Utopia or dystopia? Time to grab the AI steering wheel
by Aruna Sathanapally
Overshadowed by rolling events in the Middle East, for 24 hours last week Canberra hosted one of the world’s most powerful tech leaders.
I spoke to Dario Amodei, chief executive of AI giant Anthropic, in the midst of that flying visit, in front of a group of parliamentarians, experts, and media, in the Great Hall of Parliament.
I have found Amodei’s explanations of the trajectory of artificial intelligence, technology that he has played an outsized role in developing, perplexing.
Earlier this year, he published an essay setting out the risks that AI presents, sounding a warning bell that our window to shield ourselves is now.
It is rare – and somewhat confusing – to have an innovator crying out for regulation even as they build their metaphorical nuclear bomb. As I asked Amodei himself – if the risks are as he fears, why are we even doing this?
A cynic might suggest that both the utopian and dystopian futures on offer are helping build the hype that has led to a surge of capital, a pipeline of data infrastructure, and hopes across the private sector for a productivity boom.
The truer answer is likely to be that Amodei believes deeply in the promise of technological breakthroughs to genuinely lift human welfare, while at the same time seeing that AI’s Chernobyl moment could come first.
In our discussion, he was clearest about the risks that this technology poses in the hands of authoritarian governments, with its potential for mass surveillance and control. Given Anthropic’s stoush with the Trump administration, this is not a theoretical issue.
It is becoming harder to ignore the transformative potential of generative AI tools. Strides in programming capability have been dramatic. Uptake in language-based professions, such as the law, has been swift. But concerns about accuracy and reliability persist. Borrowing words from American writer Kelsey Piper, using the technology feels simultaneously like having a genius at your beck and call, and yelling at your printer.
Last week, Amodei urged us not to base our assessments on what we see the technology do today, but to look instead at the rate of change. Try something today, then again in three months. And then consider where we could be in just a few years.
We should not baulk at powerful new discoveries, unless there is good reason to do so. Technology drives productivity growth. Without a major productivity boost, we face hard decisions about how to meet the needs and wants of a growing and ageing population, and how to survive in a more expensive world. Even if only the conservative estimates of the productivity growth spurred by AI eventuate, that would make a material difference.
Equally, we should not naively assume that technological advances will automatically deliver better lives or a better society without active steps by humans to shape the technology and the institutions that surround it. The future of AI, in the words of MIT economist David Autor, is it not an exercise in forecasting; it is an exercise in design.

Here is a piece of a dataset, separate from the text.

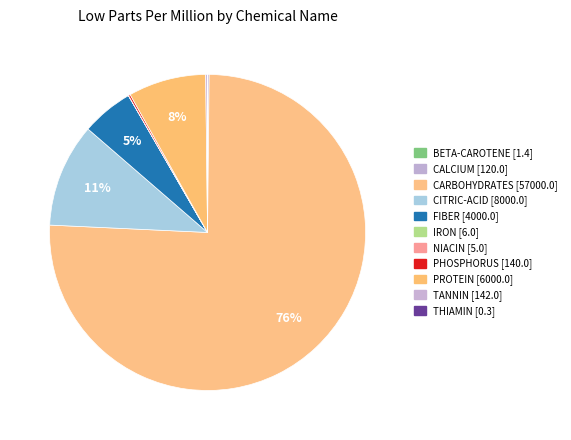

To the nearest percent, what percentage of the pie is CARBOHYDRATES?

76%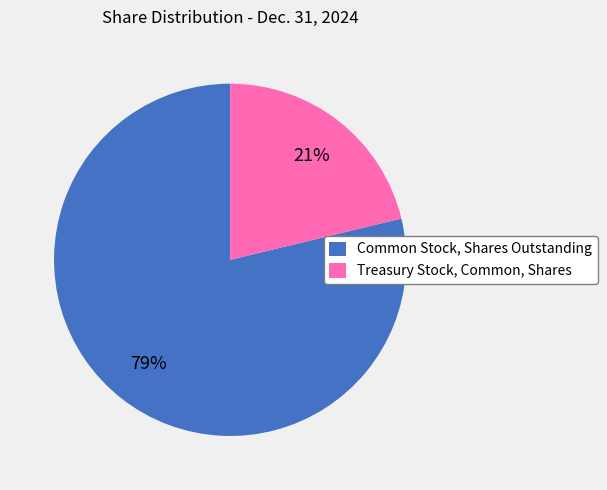

What percentage is the Treasury Stock, Common, Shares slice, to the nearest percent?

21%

Cue Amodei’s request that we treat the development of the technology with seriousness and immediacy. If we want this technology to lift living standards, history tells us we need to grab the steering wheel.
In the Australian context, this means confronting at least three issues.
First, how do we build and diffuse safe and reliable AI tools that improve people’s lives? How do we harness this technology to solve our biggest challenges, to enhance human cognitive work rather than simply replace it? For example, demand for labour is growing fastest in healthcare and aged care because we have one of the longest life expectancies in the world. We stand to gain from technology that makes it easier to get timely services to prevent and manage chronic health conditions, and helps healthcare workers to concentrate their precious time on the highest-value activities.
Second, how can Australia best influence global development of AI regulation to ensure safety and alignment? This is a collective action problem. We need to stand up for international co-operation and shared rules, including steps to mitigate catastrophic risk. AI needs infrastructure – chips, energy, and (on present technology) cooling. AI expert Janet Egan has set out how Australian data centres that run on renewable energy could crowd out dirtier alternatives, and increase Australia’s influence and resilience in the years ahead.
Third, how do we ensure that the gains from this new technology do not end up concentrated in the hands of the few, by disrupting the channels by which economic gains are broadly shared (education, employment, tax)?
We need to be thinking now about how to prepare and support an adaptable workforce, today and in the future. And we need our tax and transfer system to fit the times, to better capture returns to capital, be less reliant on wages and salaries, and reckon with the fact that JobSeeker is too low to be an effective safety net in a labour market shock.
It won’t be easy to come up with answers in the face of uncertain and fast-paced change. But without action on each of these fronts, public appetite – and social licence – for the technology cannot be taken for granted.